Entering edit mode
9.6 years ago
pvltpost
•
0
I would like to ask how to get DNA coordinates (start & end) and appropriate DNA code with using UniProt proteinID and amino acid sequences through MySQL query.
Thank you in advance!
What have you tried? This can probably be done via UCSC.
Yes, I have tried MySQL queries to UCSC. I found only way how to get known peptides -- trough knownGenePep.seq. But I don't know how to get dna-coordinates for them and also I have smaller peptides which are not in knownGenePep.
I tried pyucsc and I think it is a good and easy way. But here I heve a problem how to use fastinterval.Genome class: need I download *.fa fasta files for doing this:
, or I could enquire to db without data files on my computer? How test_genome must be defined?
Does anybody use pyucsc?
You should be able to get coordinates from the knownGene table.

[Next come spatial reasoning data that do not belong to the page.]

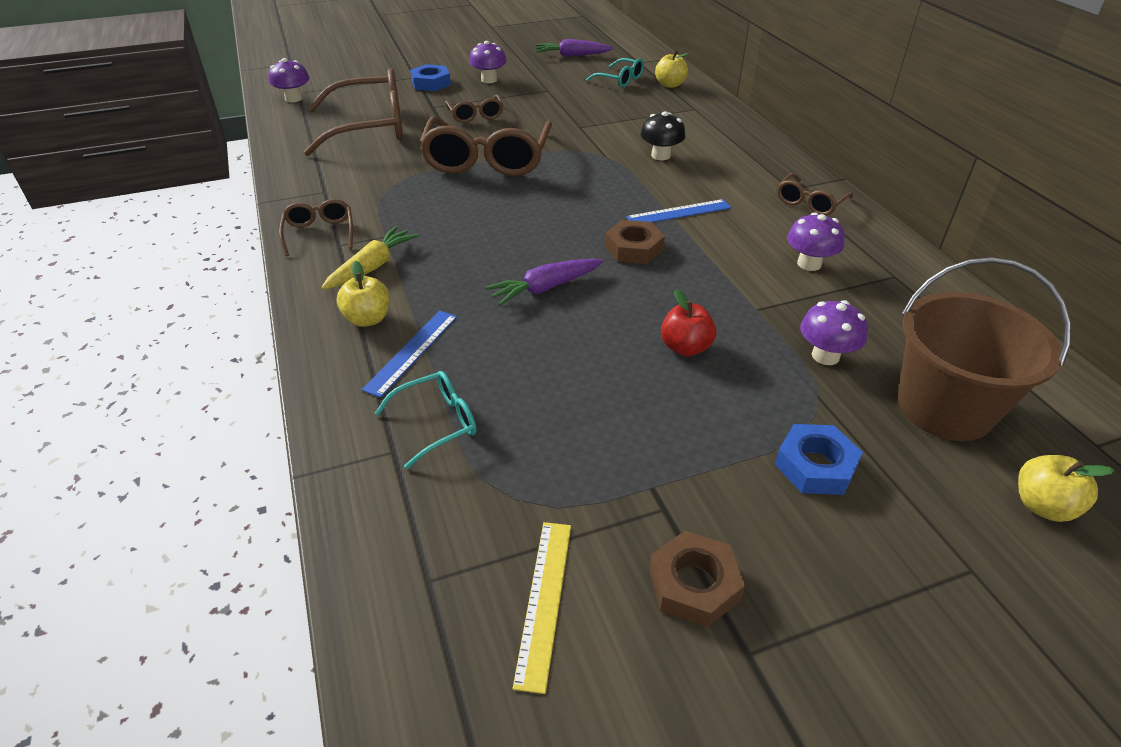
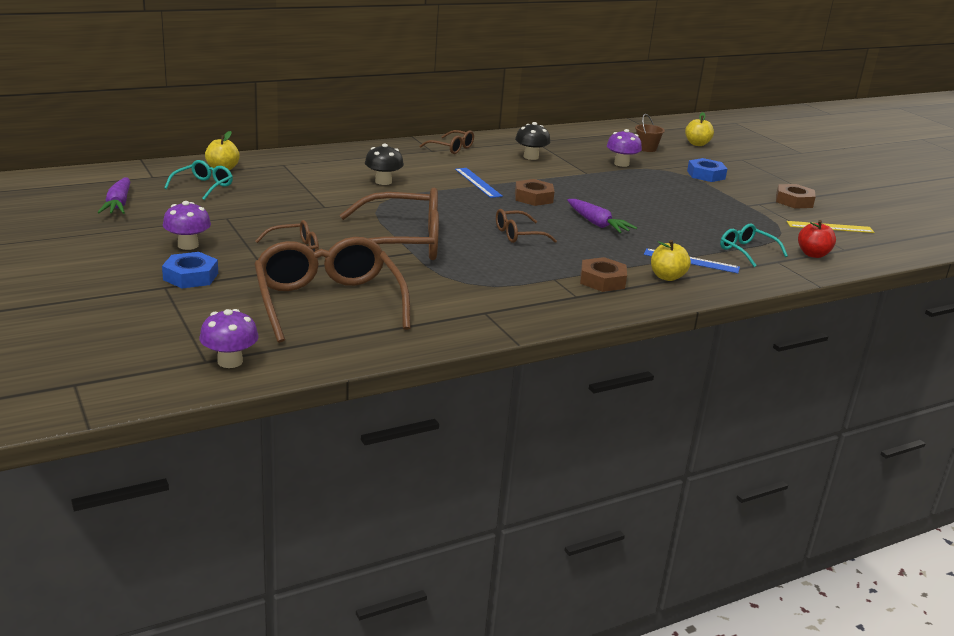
camera: 100 degrees left, 15 degrees down
brown glasses [279,199,353,256] -> brown glasses moved to [496,209,557,243]
yellow carrot [321,226,419,290] -> brown nut [580,257,627,292]
red apple [661,289,717,357] -> red apple moved to [798,220,836,258]
purple mushroom [787,212,845,271] -> black mushroom [515,122,550,160]
brown bucket [898,257,1071,441] -> brown bucket [635,114,665,152], size x0.45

BTW, you could also just use biomart and download the results (assuming they don't have direct SQL access). Here's an example query to get all coordinates of human genes with Uniprot IDs. You can also get the sequences via biomart, though I don't think it'll add the uniprot IDs to the header in the fasta file.
I have list of peptides sequences and uniprot IDs of proteins in which peptides are. But it is much more short peptides (10-20 amino acids) then in knownGenePep. And I need coordinates for my peptides, not for genes.
what is "DNA coordinate" ? cDNA ? mRNA ? genomic DNA ?
I mean genomic DNA.